IBM Research、エージェント記憶最適化フレームワーク ALTK-Evolve を発表──8モデル評価で判明した適切なメモリ量の実証
エージェント記憶は一律に追加するのではなく、30B から 671B までの 8 モデルの能力差に応じて量を調整すべきであり、強モデルには全ガイドライン、弱モデルには選択的取得が最適である。
リリース: 2026-08-18 · 読了 4 分記事の要約
1. 核心(What)
- エージェントの過去の成功・失敗軌跡から再利用可能なガイドラインを自律的に抽出・注入するフレームワーク ALTK-Evolve を発表。
- 30B 密度モデルからフロンティアの独自モデルまで 8 モデルを AppWorld ベンチマークで評価し、モデルの能力に応じた 3 つの適応パターン(全量・選択・飽和)を特定。
- 強モデルは全ガイドラインを必要とし、中規模・弱モデルは絞り込み取得が最適で、飽和モデルは追加効果がないという結果を実証。
- 重みの更新なし、人間のアノテーションなしで、プロンプトの構成変更のみでエージェントの性能を改善。
2. 影響(Why)
- モデルごとの適量制御によるコスト最適化: 何でもコンテキストに含める従来手法から脱却し、弱モデルには選択的取得でトークン増加を最小限に抑えつつ精度を高める手法が確立され、実運用の API コストを大幅に削減できる。
- 国内 SaaS におけるエージェント実装の指針: 国内の業務エージェント開発において、モデル選定とメモリ注入量のバランスを見誤るとコスト高を招くため、本手法の「能力に合わせたドース調整」はシステム設計の必須要件となる。
3. 根拠・詳細(How)
- AppWorld ベンチマークと評価構成: 9 つのシミュレートアプリにわたる 585 のマルチステップタスクを用い、タスク完了率 (TGC) とシナリオ単位の厳格な全成功率 (SGC) の 2 指標で検証を実施。
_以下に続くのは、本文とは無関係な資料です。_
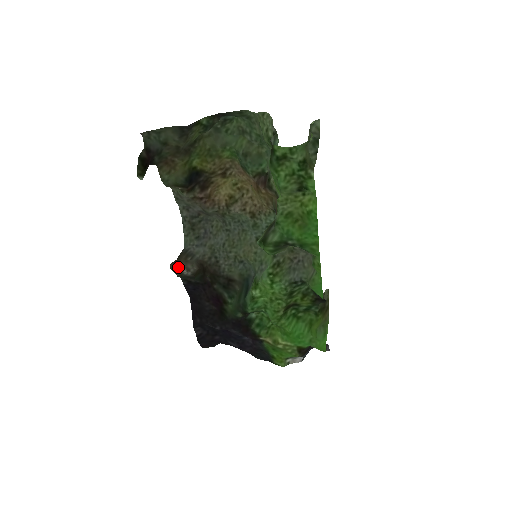
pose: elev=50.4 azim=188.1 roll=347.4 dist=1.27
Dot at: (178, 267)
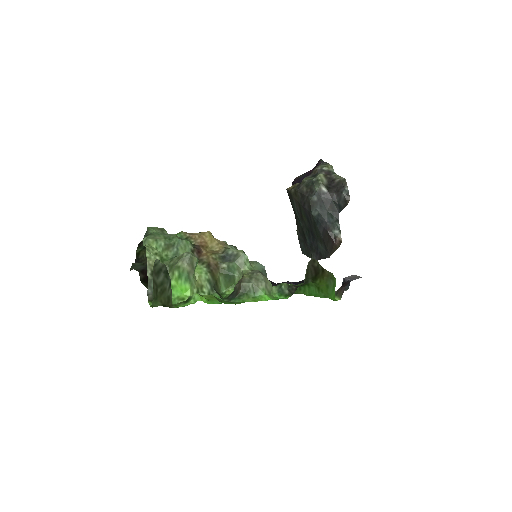
Dot at: occluded
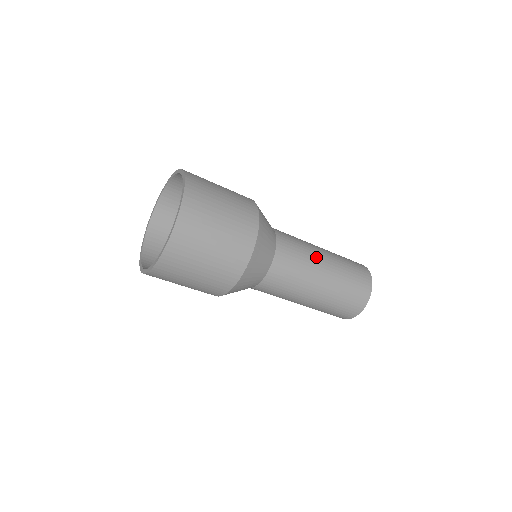
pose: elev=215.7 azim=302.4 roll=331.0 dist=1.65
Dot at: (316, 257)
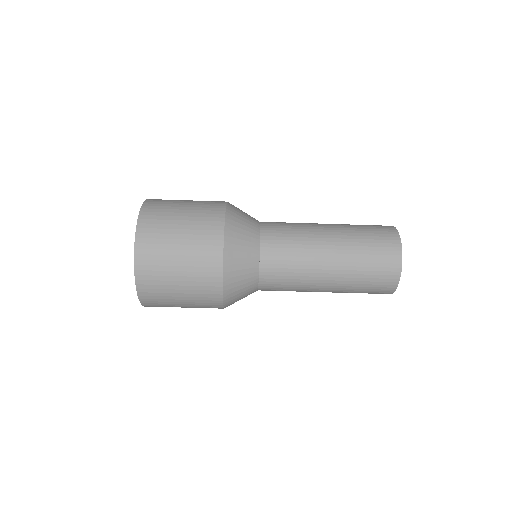
Dot at: (313, 228)
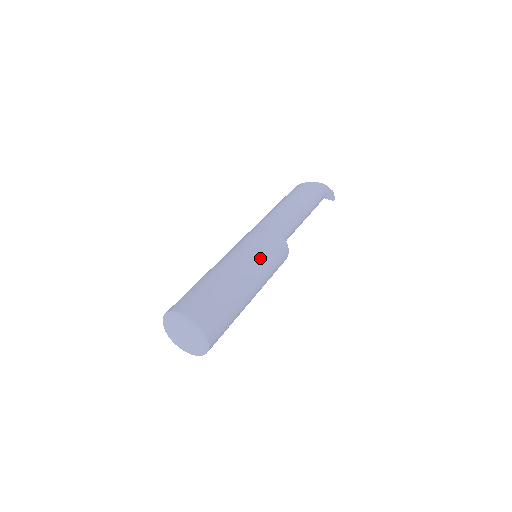
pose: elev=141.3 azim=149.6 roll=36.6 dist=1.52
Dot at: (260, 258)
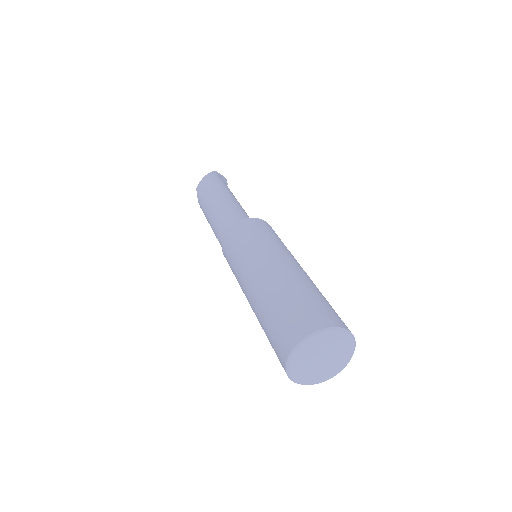
Dot at: (277, 244)
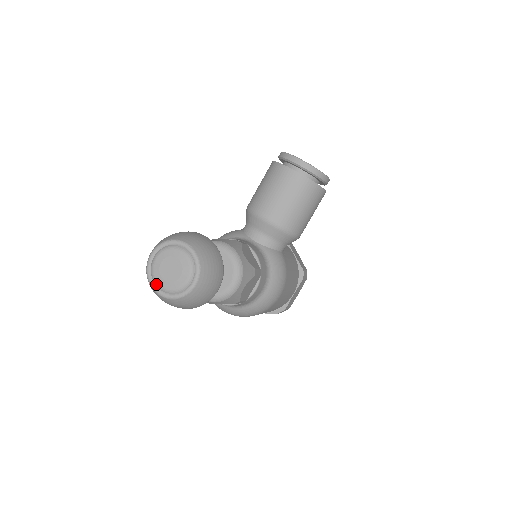
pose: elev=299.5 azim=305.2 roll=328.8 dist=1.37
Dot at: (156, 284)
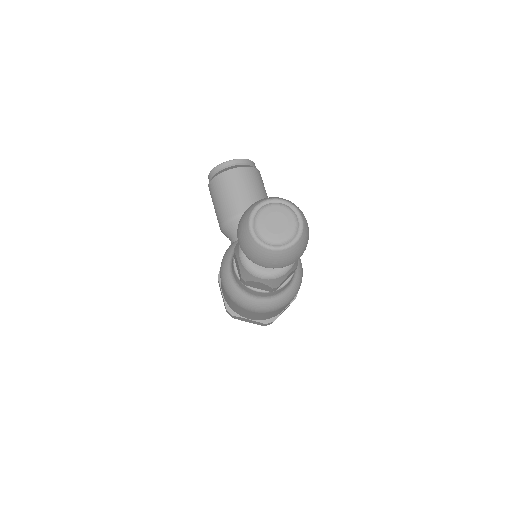
Dot at: (276, 243)
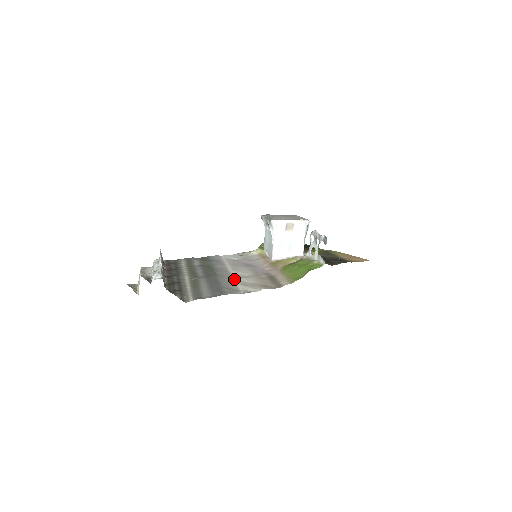
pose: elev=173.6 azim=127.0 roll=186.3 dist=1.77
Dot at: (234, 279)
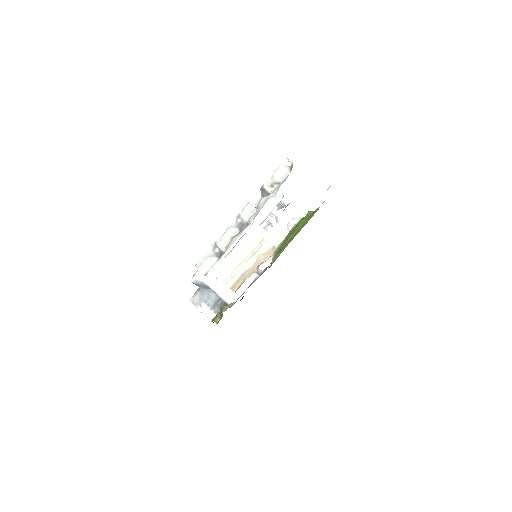
Dot at: occluded
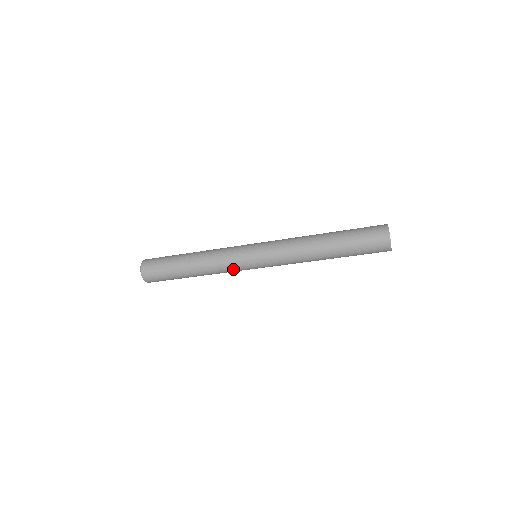
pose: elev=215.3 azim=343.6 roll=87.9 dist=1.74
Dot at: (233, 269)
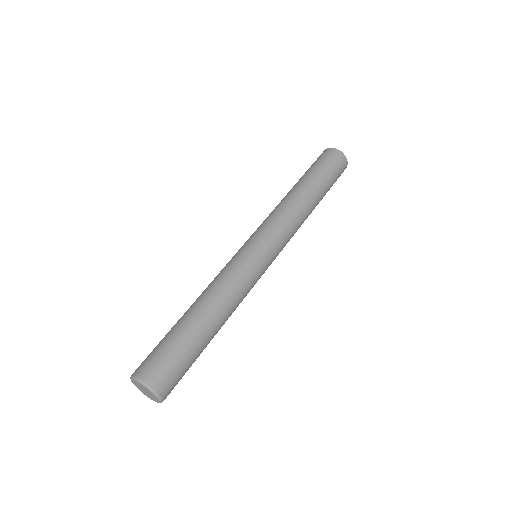
Dot at: occluded
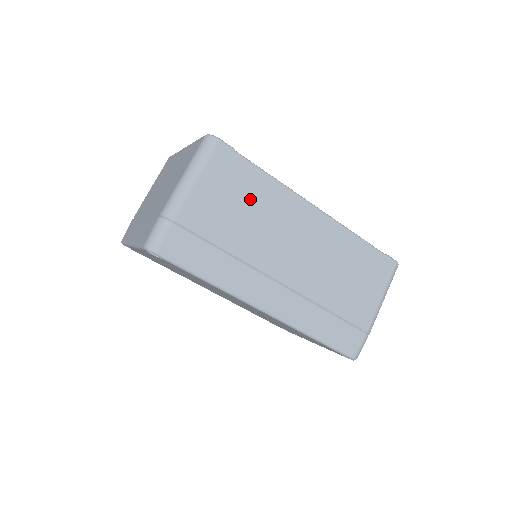
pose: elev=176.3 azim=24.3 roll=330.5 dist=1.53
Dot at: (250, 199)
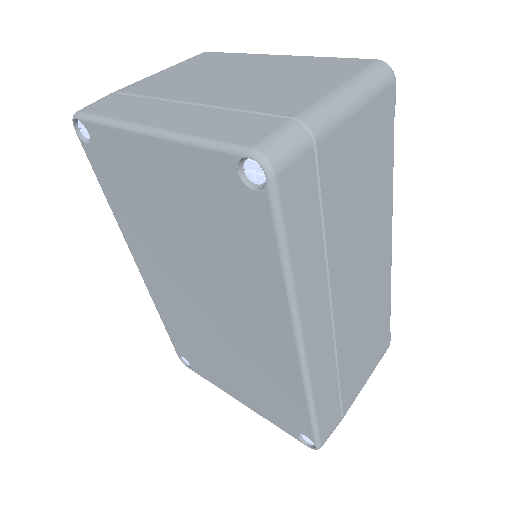
Dot at: (371, 184)
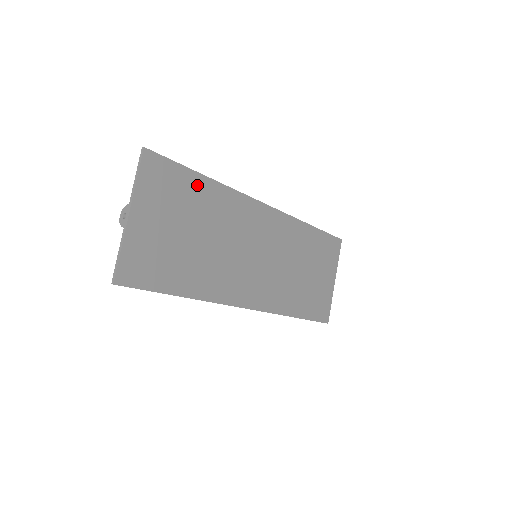
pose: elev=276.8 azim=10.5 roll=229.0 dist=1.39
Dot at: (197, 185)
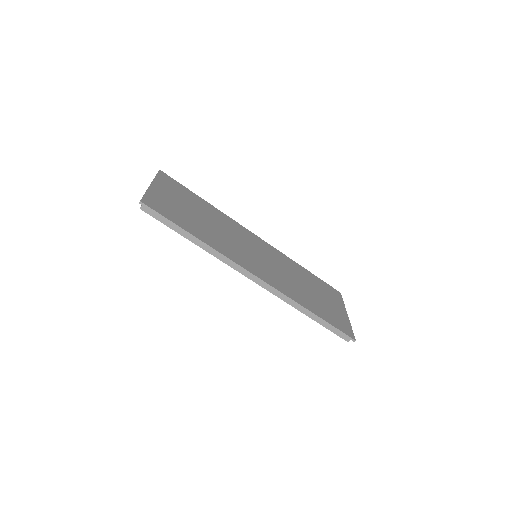
Dot at: (198, 199)
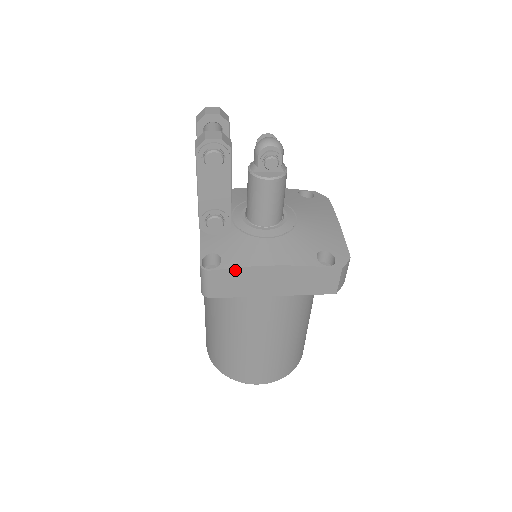
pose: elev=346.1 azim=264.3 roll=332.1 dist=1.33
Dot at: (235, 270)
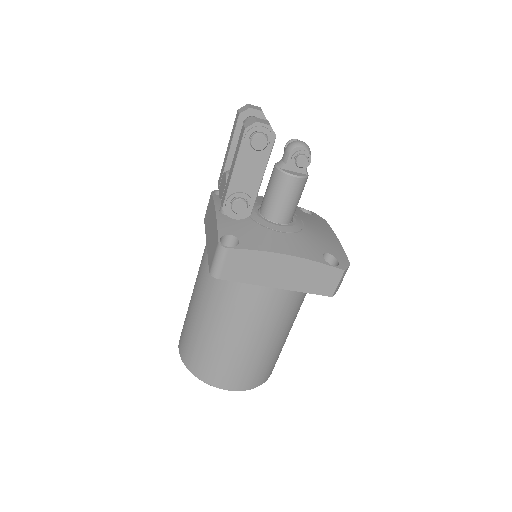
Dot at: (251, 252)
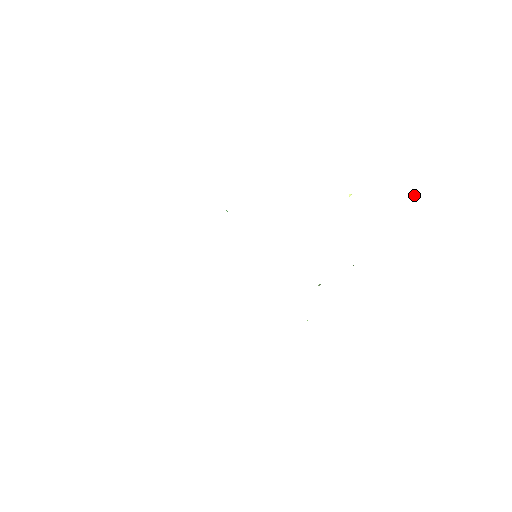
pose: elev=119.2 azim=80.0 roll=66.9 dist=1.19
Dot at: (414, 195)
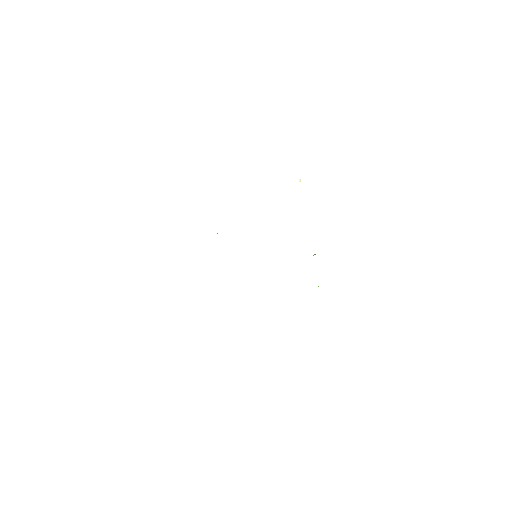
Dot at: occluded
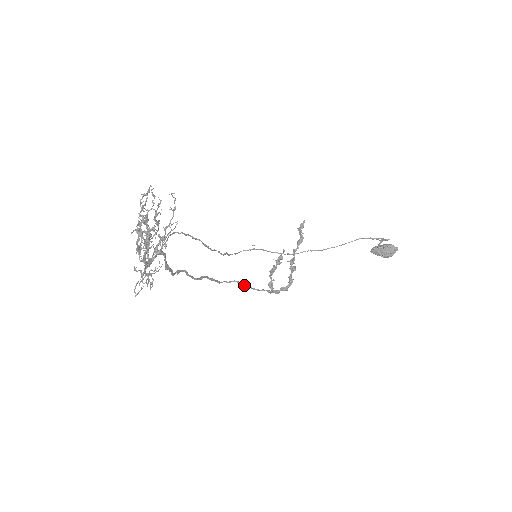
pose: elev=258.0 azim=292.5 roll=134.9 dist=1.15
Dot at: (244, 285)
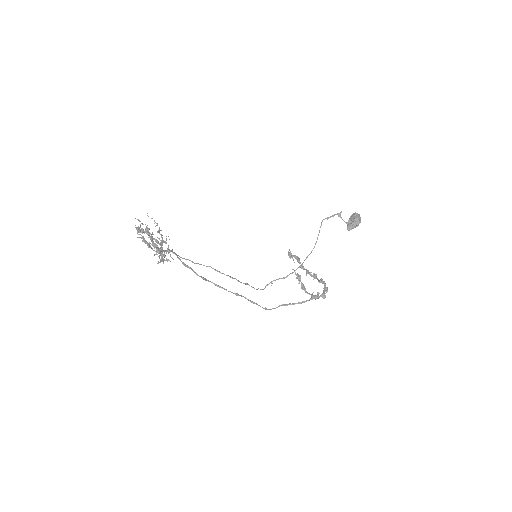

- 記憶の自動抽出と 2 つの配信戦略: 学習データからエージェントの軌跡をマイニングしてガイドラインセットを作成し、全ステップで注入する「フルガイドラインセット」と、タスク関連のサブセットのみを動的に取得する「キュレーテッド検索」の 2 系統で評価。
4. 展望・課題(Next)
- 学習済みセレクターの開発: 現在のコサイン類似度ベースの検索から、結果シグナルに基づいてトレーニングされたセレクターへの拡張が次のステップ。
- 超小型モデル向けの記憶手法: 最小能力基準を下回る非常に弱いモデルに対しては、自己蒸留ではなくティーチャー蒸留によるメモリ生成の探索が必要。